A huge brawl breaks out in the bowling alley—people trying to best each other, idiots throwing balls into each other’s lanes, arm-wrestling matches, a few choir members playing air guitar—while other CESSNAB Crusaders try to drown them out with happiness songs and chase them down for group hugs. They’re so busy going crazy, they don’t see Gonzo and me slip away. Even Peter and Matthew aren’t at their stations in the parking lot. Just as we turn onto the road, I think I see Library Girl standing in a patch of trees, two streaks of white behind her back, but then she’s gone, and I’m pretty sure I imagined the whole thing.
We walk the five miles to the nearest town, and just to torture me, Gonzo starts making up his own CESSNAB song about making your happiness cry uncle and feeding happiness to your dog so he has wicked happiness gas, and we laugh. It’s a pretty long walk, but my body’s cooperating and the Wizard of Reckoning feels a long way off, so far off he’s not even a sound you can pick up with the sonar of your soul. And it’s only when we get close to the highway and the constant hum of cars taking people to and away from places that could be home or a new start or nowhere in particular, just a spot on the endless road, that I see the Buddha Cows floating gently to earth like a surreal snow.
But it doesn’t seem worth mentioning, so I don’t.
CHAPTER TWENTY-SEVEN
Wherein We Crash at the Mister Motel and I Learn Some Stuff About the Ayatollah of Harsh
We take a crappy room in an even shittier motel, the Mister Motel right off the interstate. The blinking neon sign shows a winking guy tipping his hat, the Mister of Mister Motel fame, I assume. He looks like he should have a speech balloon coming out of his mouth: Rent rooms by the hour, real cheap. The room we get is a dark hole that looks like it hasn’t been changed in at least thirty years. Butt-ugly brown bedspreads and yellow paint on the walls. Dark, fake wood headboards. Threadbare carpet in a color that’s best described as “indiscriminately green”—great at hiding stains.

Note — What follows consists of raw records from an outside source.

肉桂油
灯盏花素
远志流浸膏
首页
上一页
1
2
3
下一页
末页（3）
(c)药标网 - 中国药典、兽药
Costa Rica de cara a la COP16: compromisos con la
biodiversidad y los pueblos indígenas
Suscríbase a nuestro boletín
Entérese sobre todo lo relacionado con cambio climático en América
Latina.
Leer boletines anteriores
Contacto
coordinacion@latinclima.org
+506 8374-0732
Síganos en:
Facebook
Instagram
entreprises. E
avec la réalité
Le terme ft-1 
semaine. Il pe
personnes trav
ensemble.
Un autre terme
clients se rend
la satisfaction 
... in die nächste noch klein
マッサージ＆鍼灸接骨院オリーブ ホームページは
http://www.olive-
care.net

The only new addition, for some crazy reason, is a bright orange balloon tied to a chair. The balloon advertises a used car lot, Arthur Limbaud’s Resale Beauties.

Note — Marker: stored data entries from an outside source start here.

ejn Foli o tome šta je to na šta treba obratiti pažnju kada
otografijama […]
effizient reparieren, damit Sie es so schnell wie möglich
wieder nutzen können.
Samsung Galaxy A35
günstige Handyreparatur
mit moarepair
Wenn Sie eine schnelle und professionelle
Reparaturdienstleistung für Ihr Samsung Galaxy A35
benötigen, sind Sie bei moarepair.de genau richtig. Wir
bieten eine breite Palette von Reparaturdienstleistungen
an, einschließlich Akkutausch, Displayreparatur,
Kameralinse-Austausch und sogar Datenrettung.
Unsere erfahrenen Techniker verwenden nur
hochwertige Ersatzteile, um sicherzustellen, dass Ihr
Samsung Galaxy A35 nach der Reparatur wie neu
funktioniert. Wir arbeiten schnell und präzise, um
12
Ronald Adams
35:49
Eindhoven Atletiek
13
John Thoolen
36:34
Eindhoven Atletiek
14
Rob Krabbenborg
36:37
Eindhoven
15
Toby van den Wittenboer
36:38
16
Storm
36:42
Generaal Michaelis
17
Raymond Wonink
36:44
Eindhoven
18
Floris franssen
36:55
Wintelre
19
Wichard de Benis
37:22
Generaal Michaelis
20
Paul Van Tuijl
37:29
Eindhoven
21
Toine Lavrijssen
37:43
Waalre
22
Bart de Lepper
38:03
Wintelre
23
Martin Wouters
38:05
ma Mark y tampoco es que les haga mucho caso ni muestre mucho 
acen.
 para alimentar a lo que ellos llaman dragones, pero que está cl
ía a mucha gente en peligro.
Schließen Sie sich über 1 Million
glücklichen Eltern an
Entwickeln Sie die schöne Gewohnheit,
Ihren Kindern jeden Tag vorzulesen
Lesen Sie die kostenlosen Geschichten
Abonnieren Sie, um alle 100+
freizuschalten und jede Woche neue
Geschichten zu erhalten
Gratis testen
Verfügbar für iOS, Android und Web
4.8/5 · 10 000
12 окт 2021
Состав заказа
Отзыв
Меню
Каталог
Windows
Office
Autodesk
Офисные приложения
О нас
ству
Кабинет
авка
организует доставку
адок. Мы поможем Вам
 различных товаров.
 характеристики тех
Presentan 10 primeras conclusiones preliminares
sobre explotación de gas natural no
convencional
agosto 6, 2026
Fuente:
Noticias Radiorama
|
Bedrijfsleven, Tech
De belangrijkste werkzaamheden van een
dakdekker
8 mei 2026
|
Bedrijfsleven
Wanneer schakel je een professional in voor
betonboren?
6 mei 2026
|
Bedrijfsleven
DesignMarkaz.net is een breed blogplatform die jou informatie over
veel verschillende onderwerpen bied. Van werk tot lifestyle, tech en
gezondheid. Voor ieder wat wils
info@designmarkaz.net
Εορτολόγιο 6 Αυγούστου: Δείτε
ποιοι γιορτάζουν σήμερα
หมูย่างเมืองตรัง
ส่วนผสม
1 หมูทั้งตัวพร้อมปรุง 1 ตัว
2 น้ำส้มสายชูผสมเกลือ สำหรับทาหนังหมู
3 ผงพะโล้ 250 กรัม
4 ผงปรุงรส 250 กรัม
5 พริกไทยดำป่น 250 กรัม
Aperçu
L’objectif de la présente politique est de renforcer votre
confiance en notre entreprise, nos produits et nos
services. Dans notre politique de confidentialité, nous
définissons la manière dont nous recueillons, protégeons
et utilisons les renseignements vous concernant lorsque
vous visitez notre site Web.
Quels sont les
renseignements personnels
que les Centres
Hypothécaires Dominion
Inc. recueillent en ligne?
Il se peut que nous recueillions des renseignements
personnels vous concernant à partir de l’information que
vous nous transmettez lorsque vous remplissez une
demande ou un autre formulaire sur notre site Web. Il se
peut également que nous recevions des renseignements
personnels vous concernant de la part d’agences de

Gonzo, of course, is freaked about hygiene issues.
“Do you suppose they use bleach on the sheets?” he says, sitting tentatively on the bed and hugging his backpack to his chest. “I mean, really, you have to use bleach and the hot cycle to kill all the dust mites. And anything else.”
I don’t ask what “anything else” means and I don’t intend to. I’m tired. I want to go to sleep and not wake up till morning, when I’ll have to figure out how we get back on the road to Florida with no bus tickets and about three dollars to our names.
“I’m just gonna call my mom,” Gonzo says. He uses a tissue to pick up the receiver of the Mister Motel phone, which looks as ancient as everything else.
“What are you doing?” I say, putting my finger over the clicker to disconnect him.
“I told you, calling my mom. My cell’s dead and I don’t have the charger.”
“We can’t afford a phone call to your mom.”
“I don’t like this place, man.” Gonzo starts to wheeze.
“Calm down, Gonz. You’re okay. It’ll all be fine, I promise. Just breathe, okay?” I say, talking to him like I would if I were his mom. If I can keep him from panicking, he’ll be okay. I’m not even sure he has asthma. I think he just has Freak Out lungs. Gonzo’s not having any of my Zen master shit. He’s tearing through his bag frantically, like a squirrel desperate for its nut.
“My inhaler. Dude, it’s gone! Oh my God!” His face is really pale, and even I’m getting a little wigged about him.
“Be cool, be cool. Don’t freak on me. It’s here, okay?”
Gonzo’s nodding, but he’s saying “Shit, shit, shit” under his breath. I’m grabbing around in the bag, but I don’t feel the inhaler.